Should I use parentheses when writing $\log$? Should I be using parentheses when using things like $\log$ in LaTeX, and when handwriting?
Should I use $\log x$ or $\log(x)$?
If it's just one value or variable, I can see getting away with not using parentheses, but suppose I have a function in there:
$$
    \log p(w|v) \; \text{or} \; \log( p(w|v) ) \; ?
$$
Same question applies to things like $\sin$, $\arctan$, $\ln$, etc.
 A: If $f$ was a function and $x$ its argument: who in the mathematician's world would write $f\,x$ instead of $f(x)$? So the question really is: “What is the reason to omit the argument's brackets in some cases?”  (And how to remember these exceptions?  It's sort of remembering the list of all irregular verbs.) Besides of overcame  traditional unprogressive  reasons every teacher among us will agree that maximizing the data-ink ratio will as well minimize the readability, hence the grasping of what is written. 
In case you're a teacher you should always put brackets around a function's argument, just for the sake of consistency.  In case you're not: correct your habit to avoid ambiguous expressions: Don't spare (digital) ink, write out your thoughts  as clearly as possible!  
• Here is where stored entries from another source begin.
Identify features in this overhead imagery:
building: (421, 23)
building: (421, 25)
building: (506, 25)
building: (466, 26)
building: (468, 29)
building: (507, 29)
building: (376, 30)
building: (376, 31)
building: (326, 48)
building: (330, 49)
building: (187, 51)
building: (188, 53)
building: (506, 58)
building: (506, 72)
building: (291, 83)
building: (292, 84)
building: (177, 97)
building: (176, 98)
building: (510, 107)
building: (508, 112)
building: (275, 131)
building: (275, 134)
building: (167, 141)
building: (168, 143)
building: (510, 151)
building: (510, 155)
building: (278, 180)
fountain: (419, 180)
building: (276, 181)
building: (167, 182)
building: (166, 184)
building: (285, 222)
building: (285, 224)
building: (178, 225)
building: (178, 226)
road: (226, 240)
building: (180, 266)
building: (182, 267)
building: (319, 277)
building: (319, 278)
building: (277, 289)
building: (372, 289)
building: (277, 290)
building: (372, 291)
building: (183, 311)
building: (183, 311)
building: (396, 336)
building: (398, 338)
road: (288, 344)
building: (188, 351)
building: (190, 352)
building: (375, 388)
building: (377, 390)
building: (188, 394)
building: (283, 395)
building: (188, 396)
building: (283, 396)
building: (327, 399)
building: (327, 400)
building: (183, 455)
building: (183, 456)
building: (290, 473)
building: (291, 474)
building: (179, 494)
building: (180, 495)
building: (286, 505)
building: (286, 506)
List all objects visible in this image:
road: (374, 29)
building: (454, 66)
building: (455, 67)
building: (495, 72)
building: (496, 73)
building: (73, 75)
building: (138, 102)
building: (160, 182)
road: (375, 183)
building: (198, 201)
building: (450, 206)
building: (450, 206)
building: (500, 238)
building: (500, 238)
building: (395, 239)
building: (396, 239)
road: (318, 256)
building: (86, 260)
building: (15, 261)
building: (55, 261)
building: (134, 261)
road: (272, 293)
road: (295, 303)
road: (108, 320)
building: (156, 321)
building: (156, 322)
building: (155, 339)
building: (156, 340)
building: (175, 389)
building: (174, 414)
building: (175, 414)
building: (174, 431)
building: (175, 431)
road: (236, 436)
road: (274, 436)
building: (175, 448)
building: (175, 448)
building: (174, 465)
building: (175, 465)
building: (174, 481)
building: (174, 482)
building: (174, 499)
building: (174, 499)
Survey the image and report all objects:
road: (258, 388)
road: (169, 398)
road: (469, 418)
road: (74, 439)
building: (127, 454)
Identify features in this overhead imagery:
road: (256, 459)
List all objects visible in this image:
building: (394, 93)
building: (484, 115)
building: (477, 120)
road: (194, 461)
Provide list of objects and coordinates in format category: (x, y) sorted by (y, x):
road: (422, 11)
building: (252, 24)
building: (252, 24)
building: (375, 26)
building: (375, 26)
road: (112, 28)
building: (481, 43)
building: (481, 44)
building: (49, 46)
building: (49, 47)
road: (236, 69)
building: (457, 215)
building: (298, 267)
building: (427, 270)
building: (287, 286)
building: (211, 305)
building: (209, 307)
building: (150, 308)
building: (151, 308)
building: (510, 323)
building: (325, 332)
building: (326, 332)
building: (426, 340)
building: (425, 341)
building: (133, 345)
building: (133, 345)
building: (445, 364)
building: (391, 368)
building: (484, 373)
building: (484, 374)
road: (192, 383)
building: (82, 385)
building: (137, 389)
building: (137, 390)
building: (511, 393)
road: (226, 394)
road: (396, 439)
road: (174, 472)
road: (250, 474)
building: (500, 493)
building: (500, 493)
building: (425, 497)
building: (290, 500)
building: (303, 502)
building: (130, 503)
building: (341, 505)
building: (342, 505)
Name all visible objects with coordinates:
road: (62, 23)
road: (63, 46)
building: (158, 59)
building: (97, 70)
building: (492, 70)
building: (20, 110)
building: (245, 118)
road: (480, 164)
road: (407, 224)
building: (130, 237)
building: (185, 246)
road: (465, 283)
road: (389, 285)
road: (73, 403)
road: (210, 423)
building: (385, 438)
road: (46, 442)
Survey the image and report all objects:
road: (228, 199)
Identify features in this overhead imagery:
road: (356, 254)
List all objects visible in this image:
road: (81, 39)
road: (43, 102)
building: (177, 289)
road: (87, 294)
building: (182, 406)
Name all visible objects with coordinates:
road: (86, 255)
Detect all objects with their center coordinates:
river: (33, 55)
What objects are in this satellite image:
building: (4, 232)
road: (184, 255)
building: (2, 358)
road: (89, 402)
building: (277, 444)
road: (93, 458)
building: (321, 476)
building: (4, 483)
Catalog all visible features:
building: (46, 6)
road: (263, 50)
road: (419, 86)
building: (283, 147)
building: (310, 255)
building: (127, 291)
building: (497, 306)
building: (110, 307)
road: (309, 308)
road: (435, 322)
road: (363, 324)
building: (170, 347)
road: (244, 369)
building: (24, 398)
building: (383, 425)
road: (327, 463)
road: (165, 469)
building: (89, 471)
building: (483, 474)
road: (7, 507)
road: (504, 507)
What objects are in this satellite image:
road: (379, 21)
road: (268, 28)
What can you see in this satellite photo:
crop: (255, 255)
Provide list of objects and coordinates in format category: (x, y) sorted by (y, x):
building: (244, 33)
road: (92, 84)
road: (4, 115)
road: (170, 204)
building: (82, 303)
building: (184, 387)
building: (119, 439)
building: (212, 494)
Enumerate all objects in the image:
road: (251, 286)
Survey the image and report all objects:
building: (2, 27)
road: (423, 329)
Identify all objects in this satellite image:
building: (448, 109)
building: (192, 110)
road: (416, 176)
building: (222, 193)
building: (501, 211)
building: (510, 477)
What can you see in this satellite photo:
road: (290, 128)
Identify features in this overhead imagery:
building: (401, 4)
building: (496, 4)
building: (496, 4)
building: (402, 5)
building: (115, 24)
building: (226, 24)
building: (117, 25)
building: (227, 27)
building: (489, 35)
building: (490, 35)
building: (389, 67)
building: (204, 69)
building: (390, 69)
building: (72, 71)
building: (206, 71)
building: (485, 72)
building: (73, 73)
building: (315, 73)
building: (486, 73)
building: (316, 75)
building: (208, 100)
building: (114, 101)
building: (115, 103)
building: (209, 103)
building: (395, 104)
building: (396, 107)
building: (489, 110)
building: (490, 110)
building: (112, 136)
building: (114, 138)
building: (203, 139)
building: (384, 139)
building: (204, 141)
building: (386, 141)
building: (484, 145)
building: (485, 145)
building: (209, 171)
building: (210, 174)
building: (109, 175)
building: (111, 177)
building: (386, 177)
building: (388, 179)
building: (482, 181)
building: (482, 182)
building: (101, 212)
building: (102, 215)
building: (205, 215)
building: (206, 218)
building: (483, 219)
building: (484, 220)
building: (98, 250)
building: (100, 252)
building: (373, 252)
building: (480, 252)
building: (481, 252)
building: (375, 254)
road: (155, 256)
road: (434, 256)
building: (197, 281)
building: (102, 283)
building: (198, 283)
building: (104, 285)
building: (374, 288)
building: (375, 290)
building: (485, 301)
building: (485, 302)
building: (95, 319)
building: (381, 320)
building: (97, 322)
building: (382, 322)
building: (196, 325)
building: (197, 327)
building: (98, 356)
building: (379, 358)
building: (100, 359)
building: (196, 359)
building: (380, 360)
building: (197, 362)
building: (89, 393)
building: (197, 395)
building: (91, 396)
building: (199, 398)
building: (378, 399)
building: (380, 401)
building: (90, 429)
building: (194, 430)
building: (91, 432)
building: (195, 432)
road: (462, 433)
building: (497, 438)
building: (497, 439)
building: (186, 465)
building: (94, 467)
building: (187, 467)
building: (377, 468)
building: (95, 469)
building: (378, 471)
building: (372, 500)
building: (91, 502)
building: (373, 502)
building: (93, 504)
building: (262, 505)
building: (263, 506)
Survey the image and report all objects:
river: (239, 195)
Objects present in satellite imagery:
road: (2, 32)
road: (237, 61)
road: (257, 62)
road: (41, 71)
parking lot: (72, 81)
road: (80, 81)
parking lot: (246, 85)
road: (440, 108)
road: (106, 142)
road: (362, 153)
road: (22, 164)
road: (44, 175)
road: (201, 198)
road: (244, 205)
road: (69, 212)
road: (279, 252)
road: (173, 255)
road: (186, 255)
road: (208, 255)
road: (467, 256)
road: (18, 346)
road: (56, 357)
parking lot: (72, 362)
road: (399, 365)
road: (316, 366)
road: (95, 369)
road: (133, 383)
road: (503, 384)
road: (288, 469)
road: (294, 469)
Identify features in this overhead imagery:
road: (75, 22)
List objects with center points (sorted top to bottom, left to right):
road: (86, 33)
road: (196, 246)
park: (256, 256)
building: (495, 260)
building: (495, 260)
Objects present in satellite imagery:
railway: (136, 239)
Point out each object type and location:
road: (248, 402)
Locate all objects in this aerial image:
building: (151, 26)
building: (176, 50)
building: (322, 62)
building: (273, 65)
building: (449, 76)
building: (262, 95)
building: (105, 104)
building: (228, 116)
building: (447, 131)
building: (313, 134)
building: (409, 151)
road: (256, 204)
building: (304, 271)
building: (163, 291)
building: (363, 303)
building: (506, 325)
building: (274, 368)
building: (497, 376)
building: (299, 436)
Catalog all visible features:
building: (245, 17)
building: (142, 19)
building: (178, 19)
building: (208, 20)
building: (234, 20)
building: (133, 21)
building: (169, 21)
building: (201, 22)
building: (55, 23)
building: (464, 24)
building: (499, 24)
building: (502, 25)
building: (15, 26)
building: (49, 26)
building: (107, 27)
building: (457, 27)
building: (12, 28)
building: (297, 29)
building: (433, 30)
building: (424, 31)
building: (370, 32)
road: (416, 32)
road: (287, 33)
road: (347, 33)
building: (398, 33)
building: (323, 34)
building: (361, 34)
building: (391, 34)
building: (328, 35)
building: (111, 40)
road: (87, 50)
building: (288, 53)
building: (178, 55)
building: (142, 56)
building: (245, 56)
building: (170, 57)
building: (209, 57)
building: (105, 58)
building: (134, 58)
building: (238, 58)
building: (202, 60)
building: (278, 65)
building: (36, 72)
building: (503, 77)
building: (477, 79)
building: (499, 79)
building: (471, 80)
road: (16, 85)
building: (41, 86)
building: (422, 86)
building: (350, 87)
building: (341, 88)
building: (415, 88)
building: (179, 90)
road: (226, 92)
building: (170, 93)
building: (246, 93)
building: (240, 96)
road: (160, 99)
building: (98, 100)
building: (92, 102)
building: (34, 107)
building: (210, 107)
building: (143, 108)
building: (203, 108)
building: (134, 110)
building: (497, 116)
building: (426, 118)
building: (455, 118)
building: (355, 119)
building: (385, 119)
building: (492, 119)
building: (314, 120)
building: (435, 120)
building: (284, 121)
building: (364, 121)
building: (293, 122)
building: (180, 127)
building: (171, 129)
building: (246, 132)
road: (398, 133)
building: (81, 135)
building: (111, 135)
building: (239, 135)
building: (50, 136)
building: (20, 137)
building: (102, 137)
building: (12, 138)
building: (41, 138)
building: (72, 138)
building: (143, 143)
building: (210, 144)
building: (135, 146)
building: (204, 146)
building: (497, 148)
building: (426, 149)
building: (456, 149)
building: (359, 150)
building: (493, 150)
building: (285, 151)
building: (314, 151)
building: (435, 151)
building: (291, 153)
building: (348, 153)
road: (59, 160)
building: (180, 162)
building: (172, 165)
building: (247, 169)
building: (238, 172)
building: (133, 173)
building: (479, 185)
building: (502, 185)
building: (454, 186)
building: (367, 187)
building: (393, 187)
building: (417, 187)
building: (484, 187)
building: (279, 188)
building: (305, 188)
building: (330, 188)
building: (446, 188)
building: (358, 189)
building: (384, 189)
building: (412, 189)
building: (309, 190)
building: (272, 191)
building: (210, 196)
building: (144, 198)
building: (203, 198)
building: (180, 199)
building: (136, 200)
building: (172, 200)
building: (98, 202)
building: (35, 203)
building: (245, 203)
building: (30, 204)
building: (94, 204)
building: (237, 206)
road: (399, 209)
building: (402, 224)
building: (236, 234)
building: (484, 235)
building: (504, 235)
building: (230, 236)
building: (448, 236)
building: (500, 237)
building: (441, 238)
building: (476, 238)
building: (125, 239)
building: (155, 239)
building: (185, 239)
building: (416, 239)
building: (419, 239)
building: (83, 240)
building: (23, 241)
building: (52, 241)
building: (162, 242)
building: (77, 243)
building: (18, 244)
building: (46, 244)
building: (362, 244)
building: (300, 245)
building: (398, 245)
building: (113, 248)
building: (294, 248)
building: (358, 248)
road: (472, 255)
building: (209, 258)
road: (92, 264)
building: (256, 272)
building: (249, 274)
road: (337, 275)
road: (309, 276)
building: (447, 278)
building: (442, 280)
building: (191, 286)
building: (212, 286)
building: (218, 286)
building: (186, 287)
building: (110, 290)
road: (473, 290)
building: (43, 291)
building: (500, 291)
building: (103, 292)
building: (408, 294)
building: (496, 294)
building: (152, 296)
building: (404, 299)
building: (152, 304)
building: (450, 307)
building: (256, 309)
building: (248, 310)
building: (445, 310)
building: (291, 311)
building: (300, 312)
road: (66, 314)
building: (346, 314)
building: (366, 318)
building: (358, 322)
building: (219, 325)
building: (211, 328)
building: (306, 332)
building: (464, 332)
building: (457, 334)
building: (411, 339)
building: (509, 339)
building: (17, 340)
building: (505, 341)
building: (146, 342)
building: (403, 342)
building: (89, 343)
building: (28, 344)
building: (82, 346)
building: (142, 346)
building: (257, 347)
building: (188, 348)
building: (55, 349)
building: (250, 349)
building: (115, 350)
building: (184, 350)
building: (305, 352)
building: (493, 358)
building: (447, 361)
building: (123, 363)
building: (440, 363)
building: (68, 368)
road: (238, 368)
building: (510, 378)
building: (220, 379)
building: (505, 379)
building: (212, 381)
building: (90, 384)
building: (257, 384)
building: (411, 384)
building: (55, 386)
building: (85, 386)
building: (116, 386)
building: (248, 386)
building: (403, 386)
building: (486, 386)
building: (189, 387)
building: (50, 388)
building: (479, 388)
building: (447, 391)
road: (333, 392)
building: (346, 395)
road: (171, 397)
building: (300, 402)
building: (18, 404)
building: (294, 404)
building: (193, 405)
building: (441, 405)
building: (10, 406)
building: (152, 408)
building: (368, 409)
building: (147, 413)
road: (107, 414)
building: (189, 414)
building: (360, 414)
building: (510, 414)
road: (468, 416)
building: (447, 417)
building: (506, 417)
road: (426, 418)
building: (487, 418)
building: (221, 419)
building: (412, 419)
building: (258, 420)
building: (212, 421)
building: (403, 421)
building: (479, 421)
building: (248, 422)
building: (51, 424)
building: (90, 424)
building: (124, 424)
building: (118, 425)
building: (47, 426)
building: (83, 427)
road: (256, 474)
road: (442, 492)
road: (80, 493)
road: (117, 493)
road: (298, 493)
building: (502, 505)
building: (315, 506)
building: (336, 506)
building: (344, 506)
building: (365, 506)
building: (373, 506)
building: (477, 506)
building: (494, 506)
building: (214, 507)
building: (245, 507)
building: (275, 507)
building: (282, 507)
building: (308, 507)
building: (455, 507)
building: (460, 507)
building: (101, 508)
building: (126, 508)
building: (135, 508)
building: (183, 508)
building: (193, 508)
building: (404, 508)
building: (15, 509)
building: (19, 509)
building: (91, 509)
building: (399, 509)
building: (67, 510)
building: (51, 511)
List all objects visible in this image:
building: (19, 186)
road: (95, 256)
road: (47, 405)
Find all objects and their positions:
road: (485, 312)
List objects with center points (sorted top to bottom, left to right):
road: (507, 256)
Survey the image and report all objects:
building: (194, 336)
A: I treat $\log$ similarly to the trigonometric functions, so I would write $\sin x$ but I would write $\sin(x+k\pi)$ when the expression would be ambiguous without the parentheses.
So similarly, $\log x$, $\log f(x)$ and $\log\dfrac{1-x}{x}$ but $\log (1-x)$ and $\log(f(x)+g(x))$.
A: See the answer here: https://math.stackexchange.com/a/212201/88378
If it's not ambiguous, omitting parentheses can help readability. 
$\log$ and $\sin$ are different from $f$ and $g$. The latter could denote a scalar for example, and putting $()$ after them makes it clear that they're functions. $\log$, $\sin$, etc are universally accepted to denote specific functions, so parentheses aren't necessary to clarify that.